Based on the findings in Chapter 5, the authors make significant concessions about the accuracy of positivity bias in the formation of opinions about the Supreme Court. I am not sure whether such a retreat is entirely justified. Any decline in public support for the Court may have been temporary, and it may be that a subset of the Court’s detractors reversed their opinions once Alito joined the High Court and the sky did not fall. Any such determination, however, will have to wait until the next book (or article). Positivity theory merits further examination by these authors and others. [*762]
If there is a fault with the book, it may be that it relies quite heavily on the claim that the Alito nomination was responsible for the observed shifts in attitudes. Gibson and Caldeira say the attitude changes they measure were the “spillover” from “a single nominee” (p.125) but the Court continued to work throughout Alito’s confirmation process , and he was the third Supreme Court nominee within four months. Any combination of these events could affect public opinion and awareness of the Supreme Court. It is possible that the public was weary of another partisan confirmation battle after the relatively contentious Roberts nomination and the utter failure of Harriet Miers as a nominee. We cannot know how Alito would have been treated as a lone nominee during the Court’s summer recess, with the confirmation process playing out in relative isolation from other Supreme Court activities. More effort to account for the context of his nomination, and thereby discount other contemporaneous events, would have been appropriate.

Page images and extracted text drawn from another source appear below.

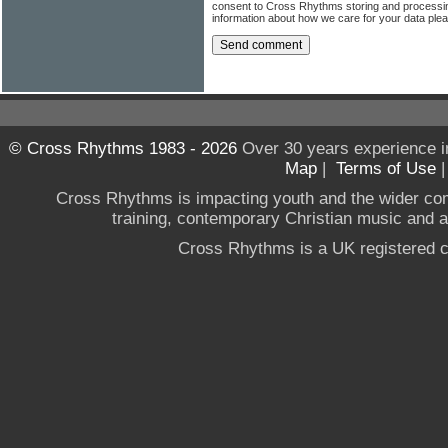
consent to Cross Rhythms storing and processi
information about how we care for your data ple
© Cross Rhythms 1983 - 2026
Over 30 years experience i
Map
|
Terms of Use
Cross Rhythms is impacting youth and the wider co
training, contemporary Christian music and a g
Cross Rhythms is a UK registered c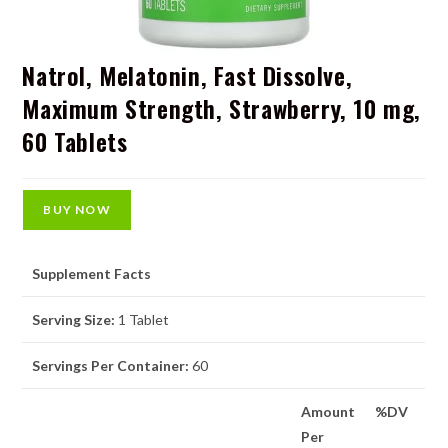
Natrol, Melatonin, Fast Dissolve,
Maximum Strength, Strawberry, 10 mg,
60 Tablets
BUY NOW
Supplement Facts
Serving Size:
1 Tablet
Servings Per Container:
60
Amount
%DV
Per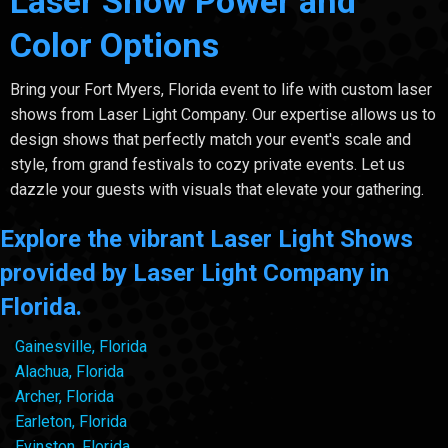
Laser Show Power and
Color Options
Bring your Fort Myers, Florida event to life with custom laser
shows from Laser Light Company. Our expertise allows us to
design shows that perfectly match your event's scale and
style, from grand festivals to cozy private events. Let us
dazzle your guests with visuals that elevate your gathering.
Explore the vibrant Laser Light Shows
provided by Laser Light Company in
Florida.
Gainesville, Florida
Alachua, Florida
Archer, Florida
Earleton, Florida
Evinston, Florida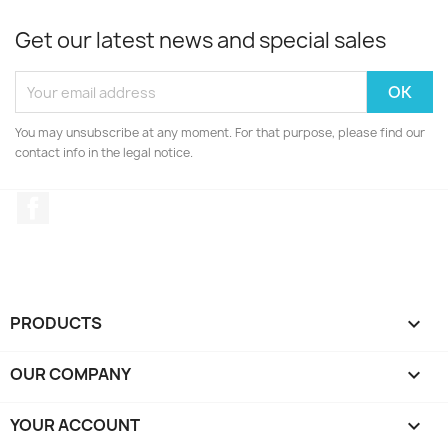
Get our latest news and special sales
You may unsubscribe at any moment. For that purpose, please find our
contact info in the legal notice.
Facebook
PRODUCTS

OUR COMPANY

YOUR ACCOUNT
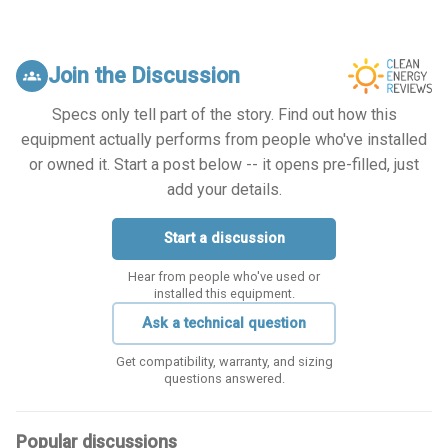
Join the Discussion
groups
Specs only tell part of the story. Find out how this
equipment actually performs from people who've installed
or owned it. Start a post below -- it opens pre-filled, just
add your details.
Start a discussion
Hear from people who've used or
installed this equipment.
Ask a technical question
Get compatibility, warranty, and sizing
questions answered.
Popular discussions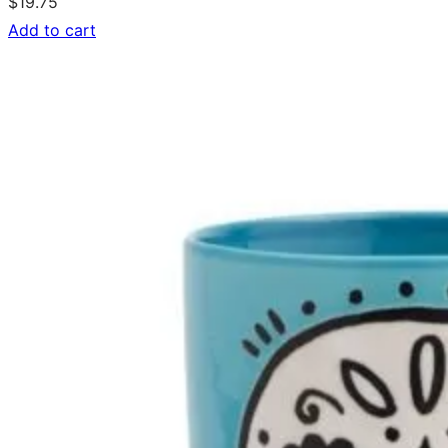
$
19.75
Add to cart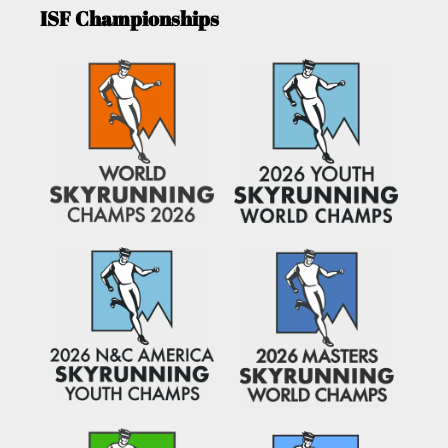
ISF Championships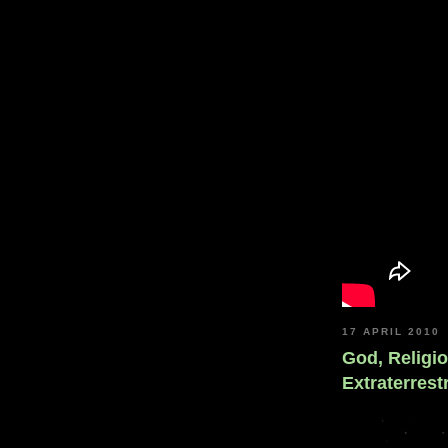
17 APRIL 2010
God, Religi
Extraterrestr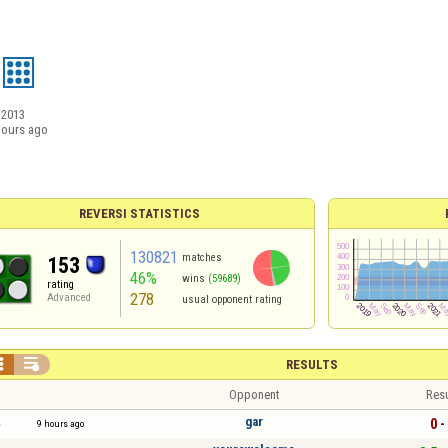
/2013
hours ago
REVERSI STATISTICS
130821
matches
153
46%
wins
(59689)
rating
278
Advanced
usual opponent rating


RESULTS
Opponent
Resu
gar
0 -
9 hours ago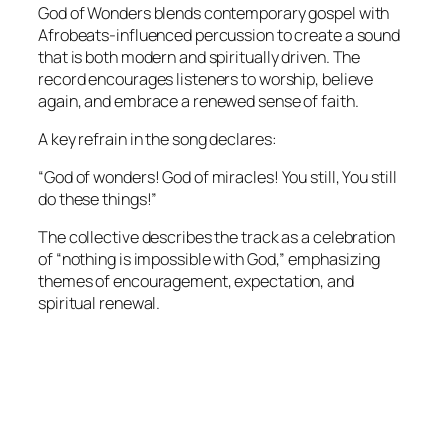
God of Wonders blends contemporary gospel with
Afrobeats-influenced percussion to create a sound
that is both modern and spiritually driven. The
record encourages listeners to worship, believe
again, and embrace a renewed sense of faith.
A key refrain in the song declares:
“God of wonders! God of miracles! You still, You still
do these things!”
The collective describes the track as a celebration
of “nothing is impossible with God,” emphasizing
themes of encouragement, expectation, and
spiritual renewal.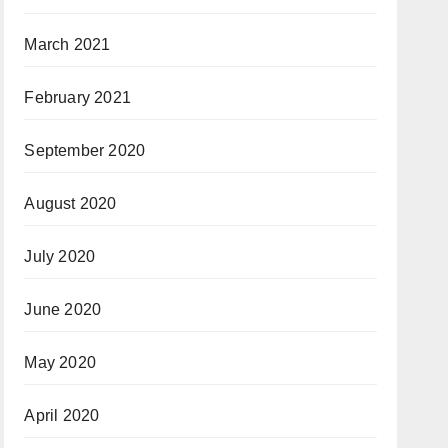
March 2021
February 2021
September 2020
August 2020
July 2020
June 2020
May 2020
April 2020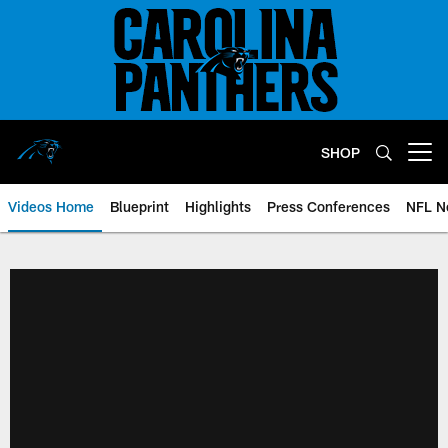
Skip
to
main
content
SHOP
Open menu button
Videos Home
Blueprint
Highlights
Press Conferences
NFL N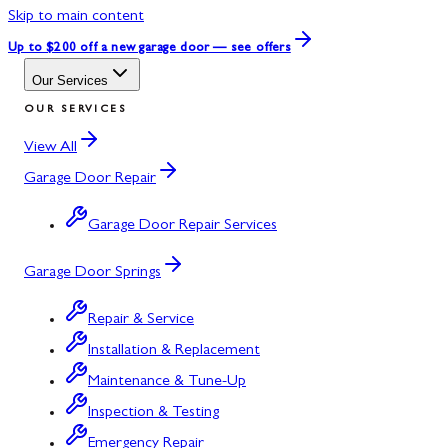
Skip to main content
Up to $200 off
a new garage door — see offers
Our Services
OUR SERVICES
View All
Garage Door Repair
Garage Door Repair Services
Garage Door Springs
Repair & Service
Installation & Replacement
Maintenance & Tune-Up
Inspection & Testing
Emergency Repair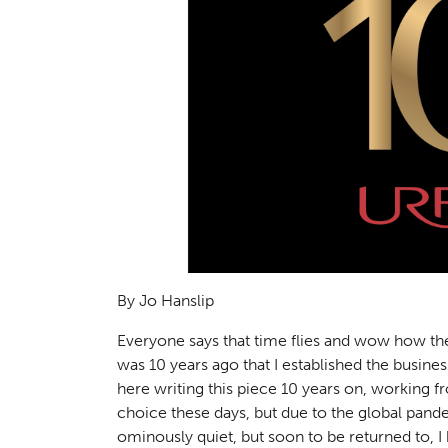
By Jo Hanslip
Everyone says that time flies and wow how the p
was 10 years ago that I established the busin
here writing this piece 10 years on, working 
choice these days, but due to the global pan
ominously quiet, but soon to be returned to,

Any scholar or citizen interested in the interrelations of courts and public opinion should read CITIZENS, COURTS, AND CONFIRMATIONS, and it will surely find its way on to the syllabi of numerous graduate courses on judicial politics. The findings in Chapter 2 about public knowledge of courts stand as a vital counterpoint to decades of conventional wisdom about a citizenry generally ignorant of the functions, members, and role of the Supreme Court. The critique of survey methodology is also worthy of attention from scholars in a variety of fields. The framing theory discussed by the authors (p.11, pp.65-70), with political frames of legal actors set against frames defined by “judiciousness,” is not the central focus of the book, but is ripe for further exploration. Positivity theory and the related findings will no doubt be the starting points for many future works on the public, courts, and salient judicial activities.
Shapiro, Martin. 1990. “Interest Groups and Supreme Court Appointments.” NORTHWESTERN LAW REVIEW 84: 935.